В это время на его голову опустилась чугунная сковорода. Голова исчезла из окна, а из квартиры раздался отборный мат, звон битой посуды и многое другое к чему соседи давно привыкли.
– Наташенька, тебе понравится Одесса.
– Твои родителя меня не любят! – произнесла девушка, поправляя светлые волосы, аккуратно собранные в узел на затылке. – На свадьбу не приехали. Я же не виновата, что не еврейка и сирота. Зато образованная, на детского врача выучилась. Собственный врач в семье, … а им подавай еврейку! Объясни, какая разница на ком женат их сын? Главное, чтобы ты был счастлив!
– Они на меня сердиты за то, что сбежал из дому. Я же тебе рассказывал.
– Что же ты от невесты сбежал? Страшная была? – спросила, надув губки.

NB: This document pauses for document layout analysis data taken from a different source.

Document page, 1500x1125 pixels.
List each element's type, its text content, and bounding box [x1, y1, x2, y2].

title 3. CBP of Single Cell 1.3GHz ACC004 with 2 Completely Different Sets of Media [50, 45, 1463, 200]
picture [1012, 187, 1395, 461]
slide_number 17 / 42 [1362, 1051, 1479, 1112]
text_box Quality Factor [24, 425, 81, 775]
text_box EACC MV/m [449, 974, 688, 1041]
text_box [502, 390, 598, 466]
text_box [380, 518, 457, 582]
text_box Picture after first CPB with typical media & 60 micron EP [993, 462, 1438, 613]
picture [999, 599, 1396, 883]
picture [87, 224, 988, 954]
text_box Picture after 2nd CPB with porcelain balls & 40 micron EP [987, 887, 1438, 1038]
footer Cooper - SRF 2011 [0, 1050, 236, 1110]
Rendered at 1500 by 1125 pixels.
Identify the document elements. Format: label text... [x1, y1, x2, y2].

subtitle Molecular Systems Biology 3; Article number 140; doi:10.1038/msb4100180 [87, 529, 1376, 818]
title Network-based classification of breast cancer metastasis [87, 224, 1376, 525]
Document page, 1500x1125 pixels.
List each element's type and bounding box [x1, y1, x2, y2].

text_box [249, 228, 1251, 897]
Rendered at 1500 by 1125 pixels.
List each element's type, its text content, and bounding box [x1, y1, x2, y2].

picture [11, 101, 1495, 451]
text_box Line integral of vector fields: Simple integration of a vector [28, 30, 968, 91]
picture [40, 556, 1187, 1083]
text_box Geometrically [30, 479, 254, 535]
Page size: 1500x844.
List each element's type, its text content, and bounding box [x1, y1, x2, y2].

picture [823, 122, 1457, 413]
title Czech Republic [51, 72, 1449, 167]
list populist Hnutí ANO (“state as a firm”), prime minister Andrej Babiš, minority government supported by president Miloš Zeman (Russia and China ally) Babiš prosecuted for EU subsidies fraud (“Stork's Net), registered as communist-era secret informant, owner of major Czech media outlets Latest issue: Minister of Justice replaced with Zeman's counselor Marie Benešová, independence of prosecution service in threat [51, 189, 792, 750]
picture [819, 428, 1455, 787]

– Невеста хороша была и богата. Я бы при ней купался в деньгах, как сыр в масле. Дураком был, – произнёс и прикусил язык.
– Она была красивее меня? – оскорбилась жена.
– Я этого не говорил, – ответил, отворачиваясь. – Я лишь сказал, что она была богата. У её семьи была собственная ювелирная лавка ещё с дореволюционных времён. Во время революции, когда вся власть перешла к Советам, её дед добровольно сдал драгоценности молодому Советскому государству. Не представляю, как он и его семья остались живы, но они неплохо устроились. Пол дома, который принадлежал им, Советы заняли под продуктовый склад, сделав Моисея Семеновича заведующим этим складом, денно и нощно следя за ним. При его заведовании ничего не пропадало, никто не воровал. Наоборот, склад пополнялся едой, которую он покупал на собственные средства, кормя оголодавших пролетариев и их семьи. Через два года ему вернули занятую под продовольственный склад часть дома. Со временем городские власти порекомендовали Моисею вновь открыть ювелирную лавку. Якобы, молодой Советской власти необходимы бриллианты, как достояние государства. Теперь он изготовлял ювелирные изделия для жен и любовниц верхнего эшелона власти города Одессы. Кроме того, он ежемесячно пополнял городскую казну, с части собственной прибыли, но и от этого он не умер и не обеднел. Моисей Семёнович был мудрым и хитрым евреем. Ни ЧК, ни доносчики так и не смогли доказать, что он ворует, используя своё положение и должность, хотя не раз пытались пришить ему дело о государственной измене. Но он был чист, как вымытая банка. Тем не менее он скромно богател, откладывая солидные суммы на «черный» день. Его семья жила, как все семьи пролетариев – ни в чём никаких излишеств. Он годами ходил в старых, потёртых, штопаных – перештопанных на заднице штанах, затёртом до дыр камзоле, в одной и той же рубахе цвета кумача. В одной и той же выцветшей от лет жилетке и старых, стоптанных сапогах. Дети и жена выглядели примерно также.